* _EXERCISE DIRECTIONS_
Locate the line bearing "ISSN No. : 2321-9653" in the material below, then reproduce it and each following line up to and including the line bearing "Editor in Chief, iJRASET".

* _RECORDS TO USE_
━━━━━━━━━━━━━━━━━━━━━━━━━━━━━━

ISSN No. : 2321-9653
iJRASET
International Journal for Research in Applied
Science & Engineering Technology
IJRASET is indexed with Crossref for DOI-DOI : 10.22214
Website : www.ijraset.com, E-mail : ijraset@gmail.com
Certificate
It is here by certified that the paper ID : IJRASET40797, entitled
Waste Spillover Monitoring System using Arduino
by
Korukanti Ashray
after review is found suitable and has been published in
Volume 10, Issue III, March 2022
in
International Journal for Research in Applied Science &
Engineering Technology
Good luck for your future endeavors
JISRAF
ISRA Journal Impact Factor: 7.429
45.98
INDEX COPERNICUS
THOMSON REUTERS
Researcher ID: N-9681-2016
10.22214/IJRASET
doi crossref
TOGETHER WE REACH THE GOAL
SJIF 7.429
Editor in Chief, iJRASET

━━━━━━━━━━━━━━━━━━━━━━━━━━━━━━

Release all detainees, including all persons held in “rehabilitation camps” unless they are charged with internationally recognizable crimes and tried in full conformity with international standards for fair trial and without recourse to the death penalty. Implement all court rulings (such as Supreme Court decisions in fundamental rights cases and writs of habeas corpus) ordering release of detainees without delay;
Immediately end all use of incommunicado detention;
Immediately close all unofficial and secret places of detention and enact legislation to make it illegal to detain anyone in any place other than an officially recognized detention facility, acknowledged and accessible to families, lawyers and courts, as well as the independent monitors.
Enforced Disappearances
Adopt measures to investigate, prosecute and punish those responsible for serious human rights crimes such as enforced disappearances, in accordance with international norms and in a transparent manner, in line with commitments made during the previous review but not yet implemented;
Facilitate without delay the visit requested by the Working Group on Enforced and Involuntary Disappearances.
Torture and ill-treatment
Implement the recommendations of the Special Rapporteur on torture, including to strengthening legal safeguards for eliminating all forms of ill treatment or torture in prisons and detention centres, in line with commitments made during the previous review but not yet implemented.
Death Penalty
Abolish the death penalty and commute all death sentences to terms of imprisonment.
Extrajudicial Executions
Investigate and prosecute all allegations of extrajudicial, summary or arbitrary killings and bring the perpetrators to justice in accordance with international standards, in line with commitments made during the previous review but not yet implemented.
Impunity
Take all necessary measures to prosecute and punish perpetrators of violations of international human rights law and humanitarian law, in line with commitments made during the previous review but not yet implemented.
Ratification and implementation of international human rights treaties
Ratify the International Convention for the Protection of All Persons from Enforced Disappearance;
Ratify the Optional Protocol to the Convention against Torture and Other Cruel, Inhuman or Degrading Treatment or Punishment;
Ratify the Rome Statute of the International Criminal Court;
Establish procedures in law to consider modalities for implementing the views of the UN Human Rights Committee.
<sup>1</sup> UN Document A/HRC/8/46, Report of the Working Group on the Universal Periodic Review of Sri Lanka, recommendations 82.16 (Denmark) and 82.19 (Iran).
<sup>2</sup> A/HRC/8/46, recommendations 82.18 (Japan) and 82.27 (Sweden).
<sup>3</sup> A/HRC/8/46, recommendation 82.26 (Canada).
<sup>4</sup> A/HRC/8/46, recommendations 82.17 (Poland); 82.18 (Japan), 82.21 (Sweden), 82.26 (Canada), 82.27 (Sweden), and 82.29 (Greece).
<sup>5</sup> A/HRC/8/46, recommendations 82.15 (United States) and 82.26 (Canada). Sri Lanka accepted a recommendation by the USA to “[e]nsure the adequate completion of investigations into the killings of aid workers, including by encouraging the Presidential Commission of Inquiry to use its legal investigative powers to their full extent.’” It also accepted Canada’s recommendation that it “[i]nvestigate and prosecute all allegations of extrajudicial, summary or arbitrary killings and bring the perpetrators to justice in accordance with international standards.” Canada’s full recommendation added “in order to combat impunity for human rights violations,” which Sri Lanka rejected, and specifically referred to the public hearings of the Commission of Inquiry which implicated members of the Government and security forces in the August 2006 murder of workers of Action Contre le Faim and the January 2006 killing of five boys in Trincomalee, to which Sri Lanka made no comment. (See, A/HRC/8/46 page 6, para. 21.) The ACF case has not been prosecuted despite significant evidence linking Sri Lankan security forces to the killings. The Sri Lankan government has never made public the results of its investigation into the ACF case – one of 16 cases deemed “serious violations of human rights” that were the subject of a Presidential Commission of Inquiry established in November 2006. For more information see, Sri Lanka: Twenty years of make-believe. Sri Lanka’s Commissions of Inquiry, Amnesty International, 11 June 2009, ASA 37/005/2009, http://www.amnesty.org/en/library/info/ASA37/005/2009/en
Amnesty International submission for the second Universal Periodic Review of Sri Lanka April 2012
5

━━━━━━━━━━━━━━━━━━━━━━━━━━━━━━

* _ANSWER SPACE_
ISSN No. : 2321-9653
iJRASET
International Journal for Research in Applied
Science & Engineering Technology
IJRASET is indexed with Crossref for DOI-DOI : 10.22214
Website : www.ijraset.com, E-mail : ijraset@gmail.com
Certificate
It is here by certified that the paper ID : IJRASET40797, entitled
Waste Spillover Monitoring System using Arduino
by
Korukanti Ashray
after review is found suitable and has been published in
Volume 10, Issue III, March 2022
in
International Journal for Research in Applied Science &
Engineering Technology
Good luck for your future endeavors
JISRAF
ISRA Journal Impact Factor: 7.429
45.98
INDEX COPERNICUS
THOMSON REUTERS
Researcher ID: N-9681-2016
10.22214/IJRASET
doi crossref
TOGETHER WE REACH THE GOAL
SJIF 7.429
Editor in Chief, iJRASET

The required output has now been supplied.